Figure 4.

Activation of TNF‐α pathway and possible strategies to prevent resistance to radiation through inhibiting the activity of relative elements. Although TNF can bind two receptors, TNF‐R1 (TNF receptor type 1) and TNF‐R2 (TNF receptor type 2); most information regarding TNF signaling is derived from TNF‐R1. Upon contact with their ligands, TNF receptors form trimers and cause a conformational change, leading to the dissociation of the inhibitory protein SODD from the intracellular death domain and leading the adaptor protein TRADD to be binded. Following TRADD binding, three pathways can be initiated. First, TRADD recruits TRAF2 and RIP, then TRAF2, in turn, recruits the multicomponent protein kinase IKK. IKK phosphorylates an inhibitory protein, IκBα, and releases NF‐κB, which can translocate to the nucleus and mediate the transcription of a vast array of proteins involved in cell survival and proliferation, inflammatory response and anti‐apoptotic factors. Second, TNFR induces a strong activation of the stress‐related JNK group, evokes moderate response of the p38‐MAPK, and is responsible for minimal activation of the classical ERK. Of the three major TNF‐α cascades, TNFR is also involved in death signaling.
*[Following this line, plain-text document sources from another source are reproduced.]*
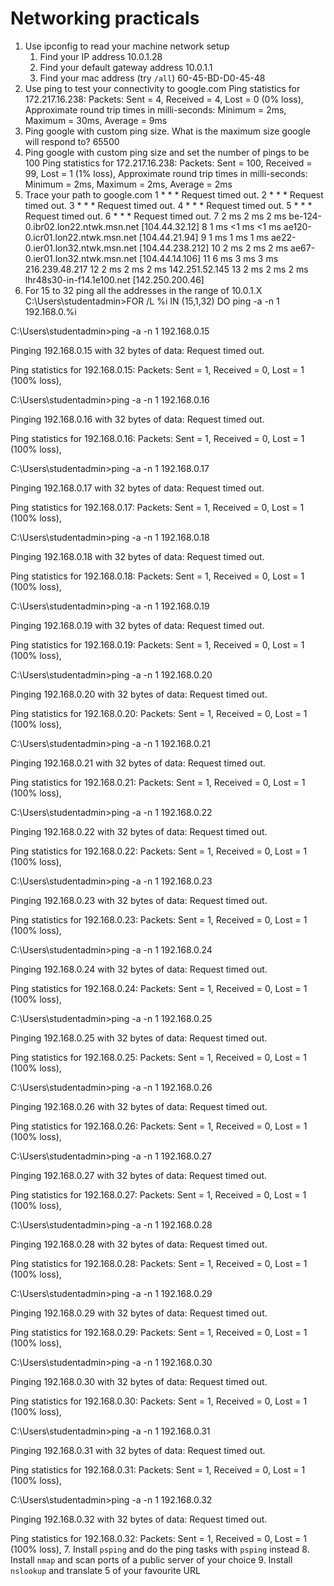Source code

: # Networking practicals

1. Use ipconfig to read your machine network setup
   1. Find your IP address 10.0.1.28 
   2. Find your default gateway address 10.0.1.1
   3. Find your mac address (try `/all`) 60-45-BD-D0-45-48
2. Use ping to test your connectivity to google.com 
Ping statistics for 172.217.16.238:
    Packets: Sent = 4, Received = 4, Lost = 0 (0% loss),
Approximate round trip times in milli-seconds:
    Minimum = 2ms, Maximum = 30ms, Average = 9ms
3. Ping google with custom ping size. What is the maximum size google will respond to? 65500
4. Ping google with custom ping size and set the number of pings to be 100 Ping statistics for 172.217.16.238:
    Packets: Sent = 100, Received = 99, Lost = 1 (1% loss),
Approximate round trip times in milli-seconds:
    Minimum = 2ms, Maximum = 2ms, Average = 2ms
5. Trace your path to google.com
  1     *        *        *     Request timed out.
  2     *        *        *     Request timed out.
  3     *        *        *     Request timed out.
  4     *        *        *     Request timed out.
  5     *        *        *     Request timed out.
  6     *        *        *     Request timed out.
  7     2 ms     2 ms     2 ms  be-124-0.ibr02.lon22.ntwk.msn.net [104.44.32.12]
  8     1 ms    <1 ms    <1 ms  ae120-0.icr01.lon22.ntwk.msn.net [104.44.21.94]
  9     1 ms     1 ms     1 ms  ae22-0.ier01.lon32.ntwk.msn.net [104.44.238.212]
 10     2 ms     2 ms     2 ms  ae67-0.ier01.lon32.ntwk.msn.net [104.44.14.106]
 11     6 ms     3 ms     3 ms  216.239.48.217
 12     2 ms     2 ms     2 ms  142.251.52.145
 13     2 ms     2 ms     2 ms  lhr48s30-in-f14.1e100.net [142.250.200.46]
6. For 15 to 32 ping all the addresses in the range of 10.0.1.X
C:\Users\studentadmin>FOR /L %i IN (15,1,32) DO ping -a -n 1 192.168.0.%i

C:\Users\studentadmin>ping -a -n 1 192.168.0.15

Pinging 192.168.0.15 with 32 bytes of data:
Request timed out.

Ping statistics for 192.168.0.15:
    Packets: Sent = 1, Received = 0, Lost = 1 (100% loss),

C:\Users\studentadmin>ping -a -n 1 192.168.0.16

Pinging 192.168.0.16 with 32 bytes of data:
Request timed out.

Ping statistics for 192.168.0.16:
    Packets: Sent = 1, Received = 0, Lost = 1 (100% loss),

C:\Users\studentadmin>ping -a -n 1 192.168.0.17

Pinging 192.168.0.17 with 32 bytes of data:
Request timed out.

Ping statistics for 192.168.0.17:
    Packets: Sent = 1, Received = 0, Lost = 1 (100% loss),

C:\Users\studentadmin>ping -a -n 1 192.168.0.18

Pinging 192.168.0.18 with 32 bytes of data:
Request timed out.

Ping statistics for 192.168.0.18:
    Packets: Sent = 1, Received = 0, Lost = 1 (100% loss),

C:\Users\studentadmin>ping -a -n 1 192.168.0.19

Pinging 192.168.0.19 with 32 bytes of data:
Request timed out.

Ping statistics for 192.168.0.19:
    Packets: Sent = 1, Received = 0, Lost = 1 (100% loss),

C:\Users\studentadmin>ping -a -n 1 192.168.0.20

Pinging 192.168.0.20 with 32 bytes of data:
Request timed out.

Ping statistics for 192.168.0.20:
    Packets: Sent = 1, Received = 0, Lost = 1 (100% loss),

C:\Users\studentadmin>ping -a -n 1 192.168.0.21

Pinging 192.168.0.21 with 32 bytes of data:
Request timed out.

Ping statistics for 192.168.0.21:
    Packets: Sent = 1, Received = 0, Lost = 1 (100% loss),

C:\Users\studentadmin>ping -a -n 1 192.168.0.22

Pinging 192.168.0.22 with 32 bytes of data:
Request timed out.

Ping statistics for 192.168.0.22:
    Packets: Sent = 1, Received = 0, Lost = 1 (100% loss),

C:\Users\studentadmin>ping -a -n 1 192.168.0.23

Pinging 192.168.0.23 with 32 bytes of data:
Request timed out.

Ping statistics for 192.168.0.23:
    Packets: Sent = 1, Received = 0, Lost = 1 (100% loss),

C:\Users\studentadmin>ping -a -n 1 192.168.0.24

Pinging 192.168.0.24 with 32 bytes of data:
Request timed out.

Ping statistics for 192.168.0.24:
    Packets: Sent = 1, Received = 0, Lost = 1 (100% loss),

C:\Users\studentadmin>ping -a -n 1 192.168.0.25

Pinging 192.168.0.25 with 32 bytes of data:
Request timed out.

Ping statistics for 192.168.0.25:
    Packets: Sent = 1, Received = 0, Lost = 1 (100% loss),

C:\Users\studentadmin>ping -a -n 1 192.168.0.26

Pinging 192.168.0.26 with 32 bytes of data:
Request timed out.

Ping statistics for 192.168.0.26:
    Packets: Sent = 1, Received = 0, Lost = 1 (100% loss),

C:\Users\studentadmin>ping -a -n 1 192.168.0.27

Pinging 192.168.0.27 with 32 bytes of data:
Request timed out.

Ping statistics for 192.168.0.27:
    Packets: Sent = 1, Received = 0, Lost = 1 (100% loss),

C:\Users\studentadmin>ping -a -n 1 192.168.0.28

Pinging 192.168.0.28 with 32 bytes of data:
Request timed out.

Ping statistics for 192.168.0.28:
    Packets: Sent = 1, Received = 0, Lost = 1 (100% loss),

C:\Users\studentadmin>ping -a -n 1 192.168.0.29

Pinging 192.168.0.29 with 32 bytes of data:
Request timed out.

Ping statistics for 192.168.0.29:
    Packets: Sent = 1, Received = 0, Lost = 1 (100% loss),

C:\Users\studentadmin>ping -a -n 1 192.168.0.30

Pinging 192.168.0.30 with 32 bytes of data:
Request timed out.

Ping statistics for 192.168.0.30:
    Packets: Sent = 1, Received = 0, Lost = 1 (100% loss),

C:\Users\studentadmin>ping -a -n 1 192.168.0.31

Pinging 192.168.0.31 with 32 bytes of data:
Request timed out.

Ping statistics for 192.168.0.31:
    Packets: Sent = 1, Received = 0, Lost = 1 (100% loss),

C:\Users\studentadmin>ping -a -n 1 192.168.0.32

Pinging 192.168.0.32 with 32 bytes of data:
Request timed out.

Ping statistics for 192.168.0.32:
    Packets: Sent = 1, Received = 0, Lost = 1 (100% loss),
7. Install `psping` and do the ping tasks with `psping` instead
8. Install `nmap` and scan ports of a public server of your choice
9. Install `nslookup` and translate 5 of your favourite URL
TRADD binds FADD, which then recruits the cysteine protease caspase‐8. A high concentration of caspase‐8 induces its autoproteolytic activation and subsequent cleaves of effector caspases, leading to cell apoptosis. Possible strategies to prevent acquired resistance include combination therapy against TNF‐α protein synthesis in the membrance and NF‐κB activation or promoting FADD/Caspase 8 compound formation.